AIM OF THE EXERCISE -> Reproduce the lines below verbatim, leaving the pictures out of your copy.

SUPPLIED MATERIAL ->
----------
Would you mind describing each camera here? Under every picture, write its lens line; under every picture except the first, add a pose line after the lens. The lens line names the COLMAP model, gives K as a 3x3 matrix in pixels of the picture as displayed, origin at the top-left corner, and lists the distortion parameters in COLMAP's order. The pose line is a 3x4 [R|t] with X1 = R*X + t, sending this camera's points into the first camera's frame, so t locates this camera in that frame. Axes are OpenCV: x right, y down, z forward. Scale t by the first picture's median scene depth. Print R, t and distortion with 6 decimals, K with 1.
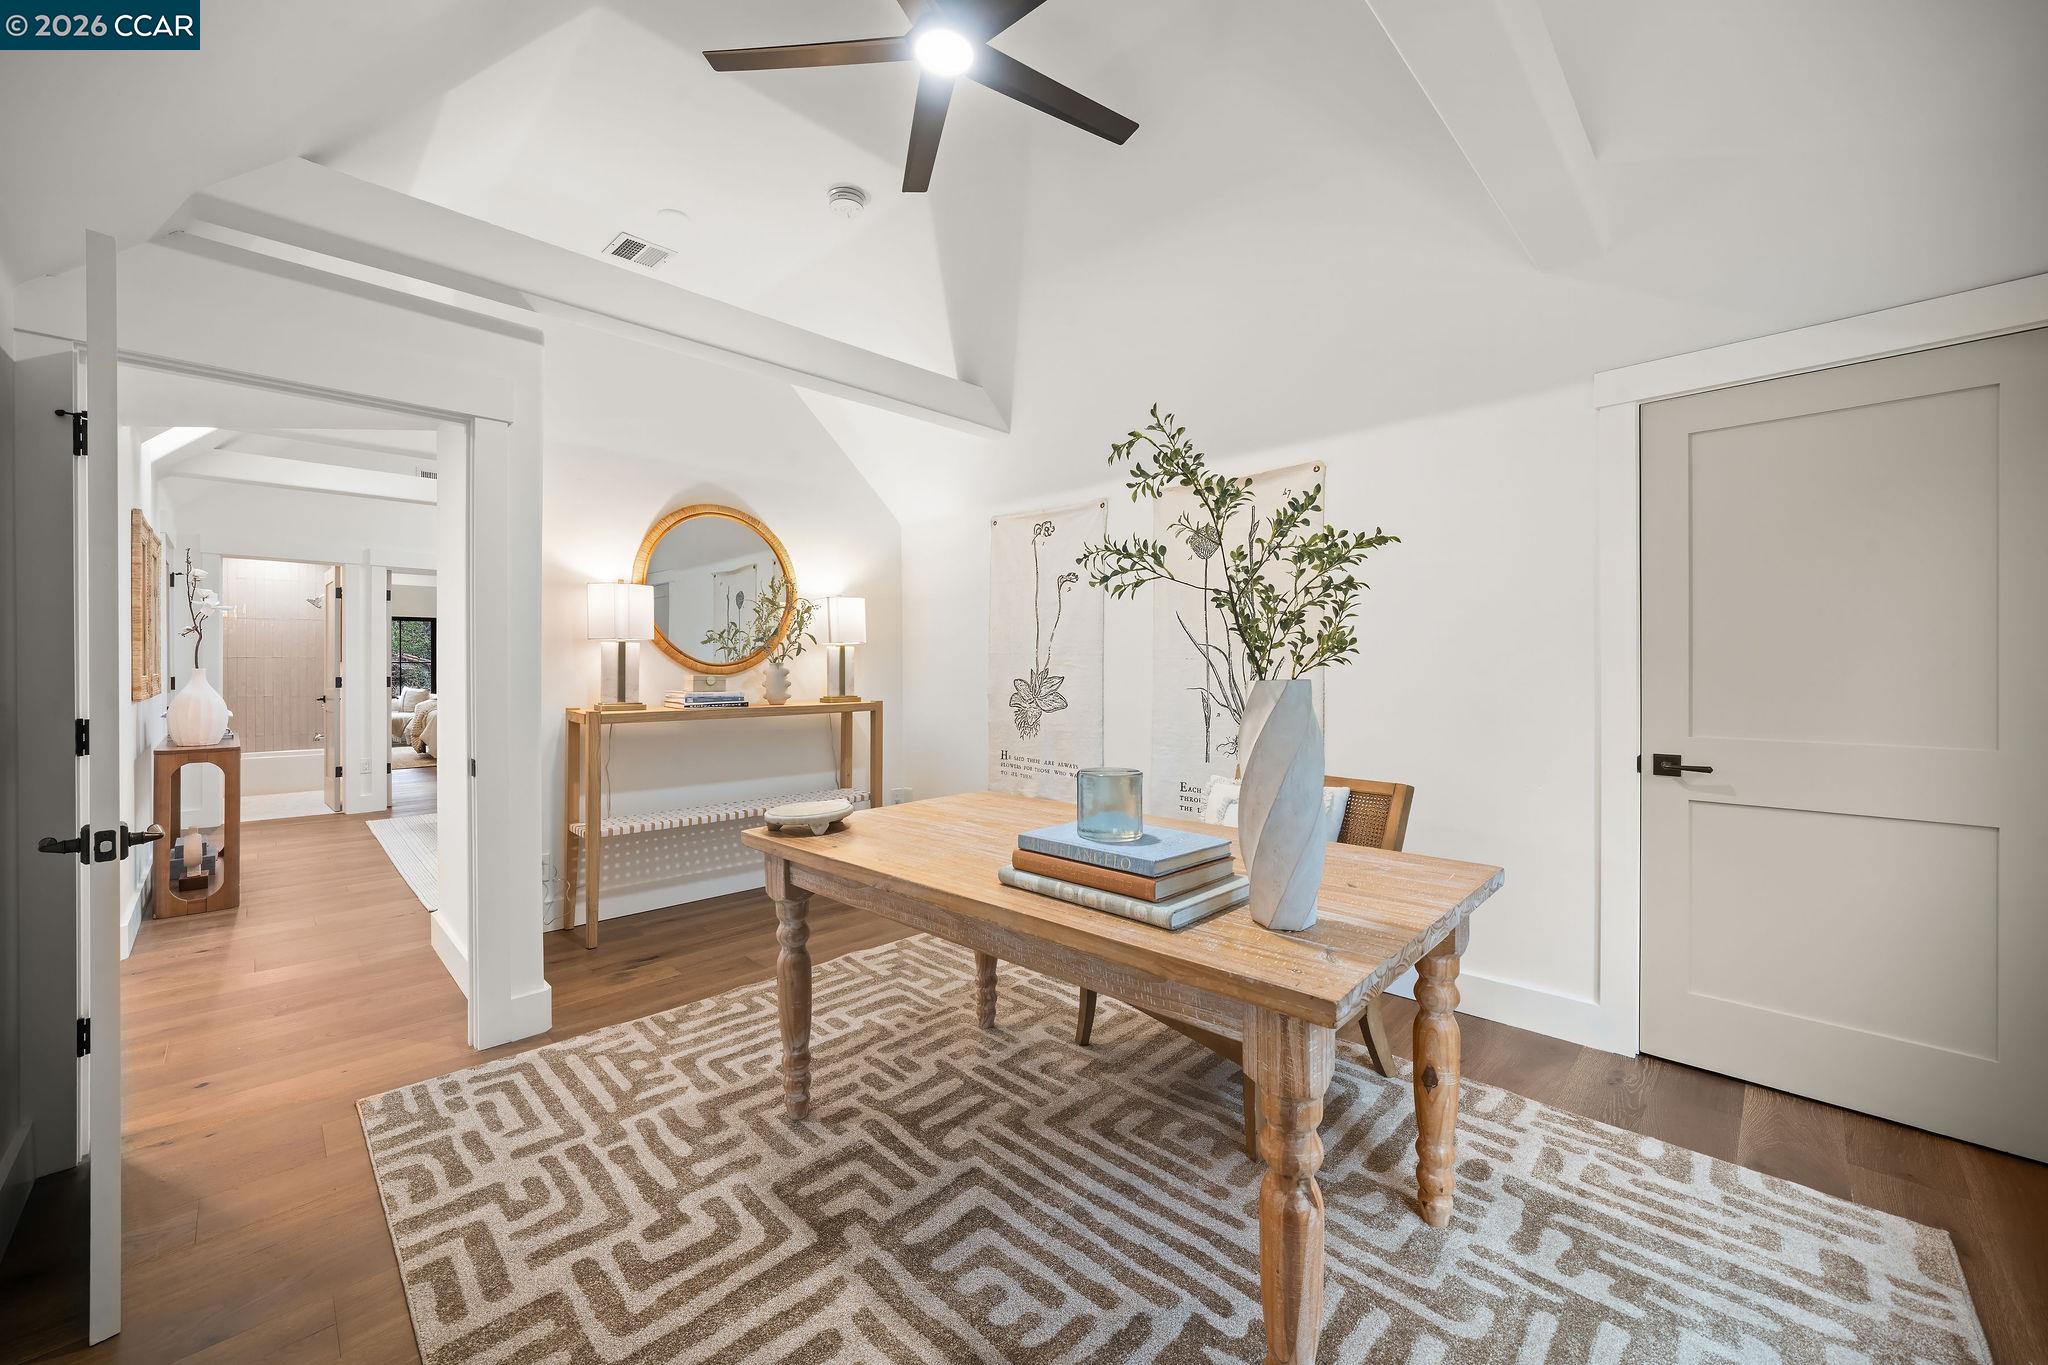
lens RADIAL K [[780.8, 0, 1029.5], [0, 780.8, 669.4], [0, 0, 1]] dist [-0.013350, 0.000514]
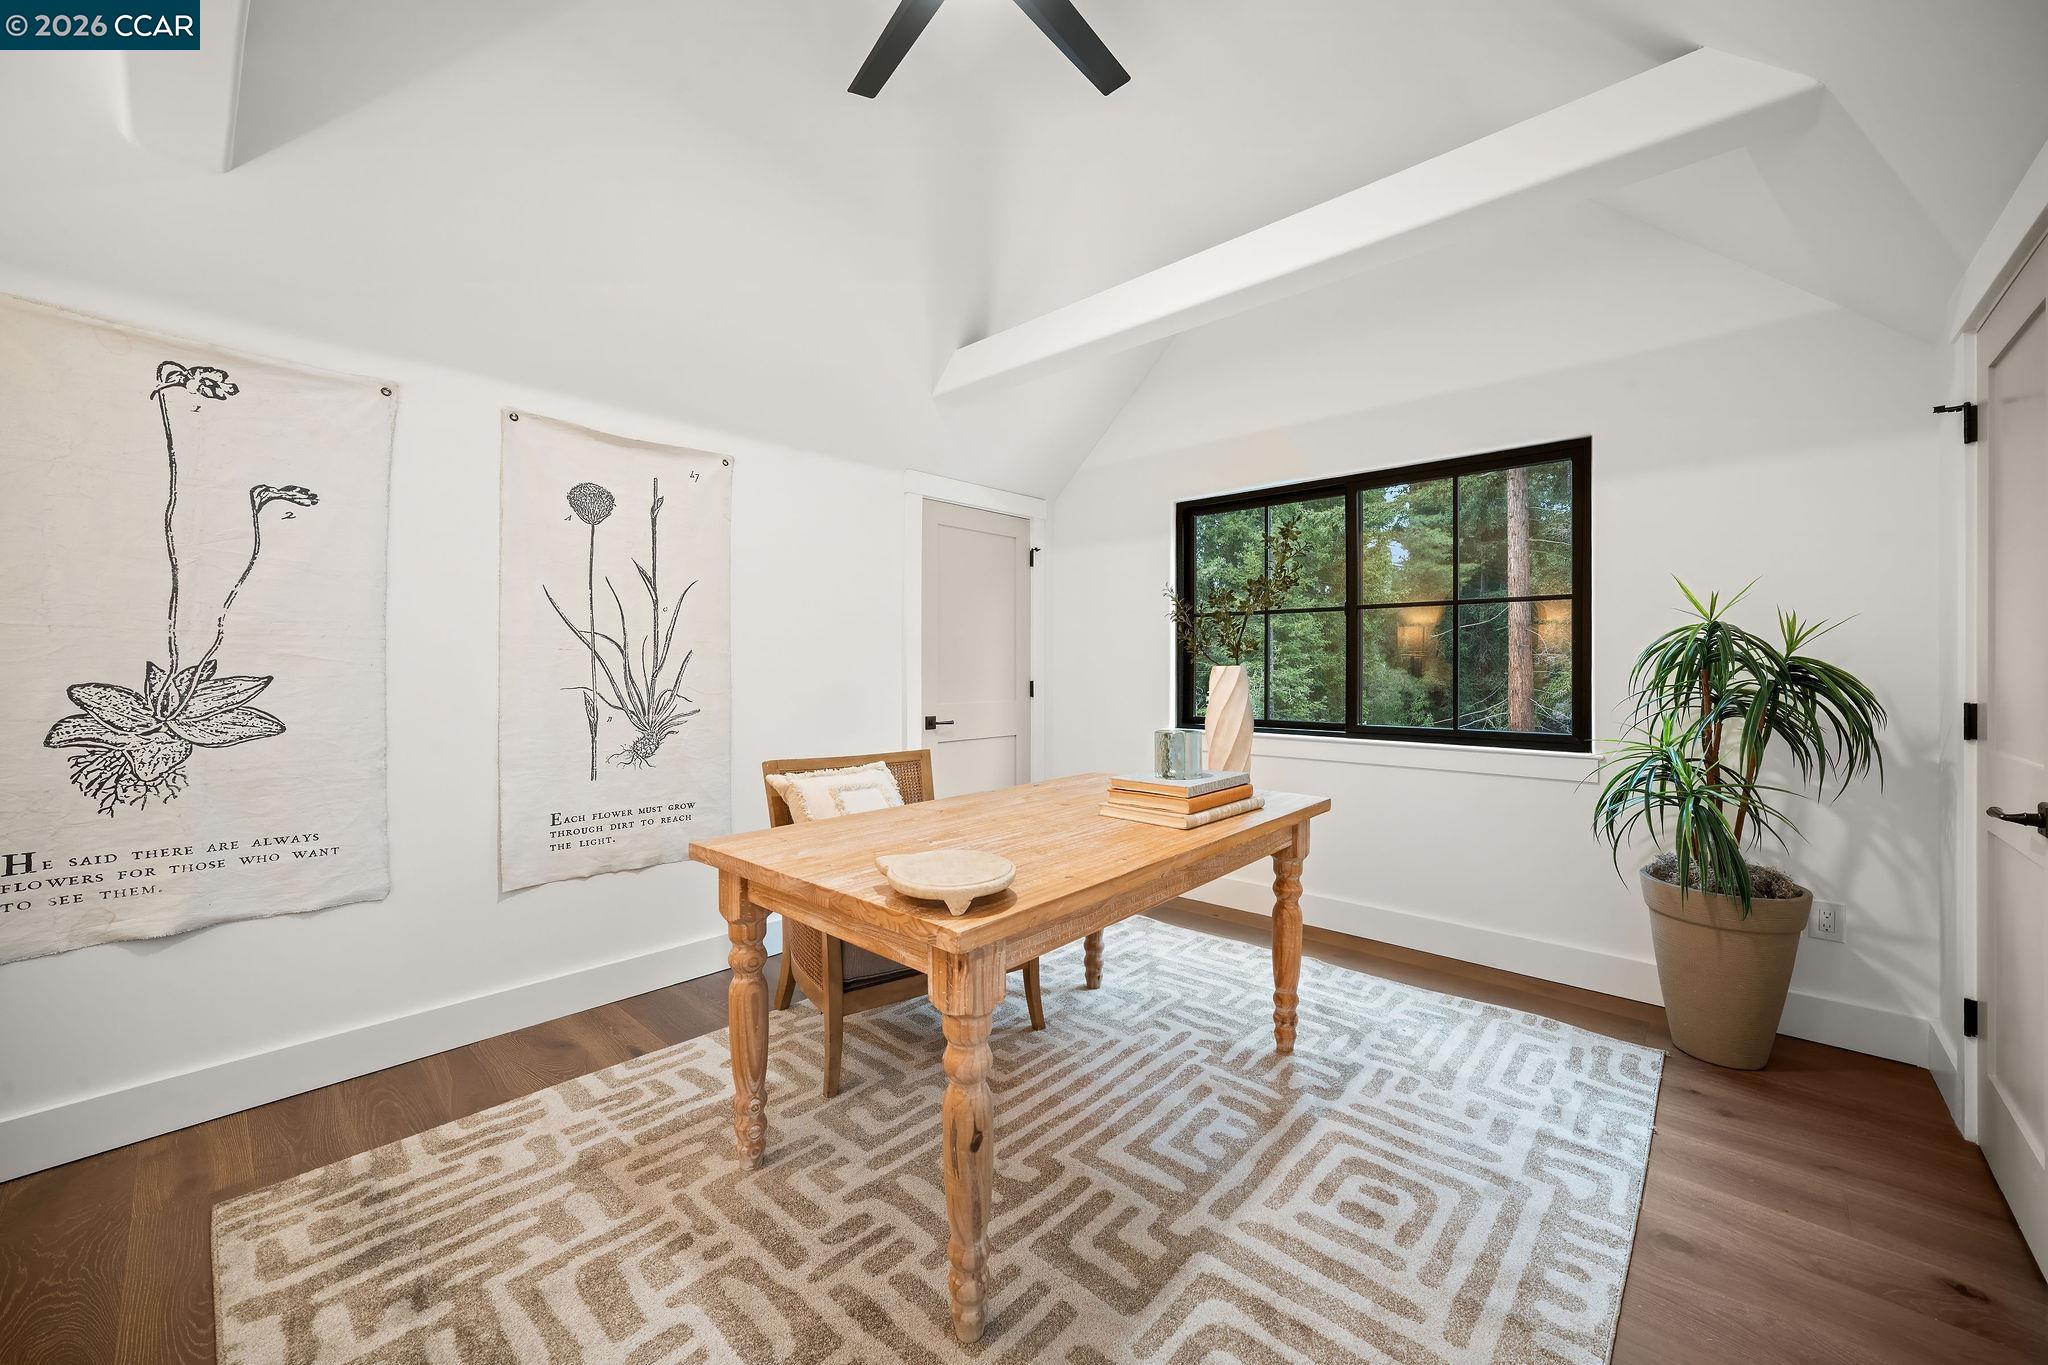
lens RADIAL K [[780.8, 0, 1023.7], [0, 780.8, 667.6], [0, 0, 1]] dist [-0.013350, 0.000514]
pose [[-0.027444, 0.003376, 0.999618, -0.846892], [0.004417, 0.999985, -0.003256, 0.012805], [-0.999614, 0.004326, -0.027458, 0.859002]]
----------
TASK SOLUTION ->
Would you mind describing each camera here? Under every picture, write its lens line; under every picture except the first, add a pose line after the lens. The lens line names the COLMAP model, gives K as a 3x3 matrix in pixels of the picture as displayed, origin at the top-left corner, and lists the distortion parameters in COLMAP's order. The pose line is a 3x4 [R|t] with X1 = R*X + t, sending this camera's points into the first camera's frame, so t locates this camera in that frame. Axes are OpenCV: x right, y down, z forward. Scale t by the first picture's median scene depth. Print R, t and distortion with 6 decimals, K with 1.
lens RADIAL K [[780.8, 0, 1029.5], [0, 780.8, 669.4], [0, 0, 1]] dist [-0.013350, 0.000514]
lens RADIAL K [[780.8, 0, 1023.7], [0, 780.8, 667.6], [0, 0, 1]] dist [-0.013350, 0.000514]
pose [[-0.027444, 0.003376, 0.999618, -0.846892], [0.004417, 0.999985, -0.003256, 0.012805], [-0.999614, 0.004326, -0.027458, 0.859002]]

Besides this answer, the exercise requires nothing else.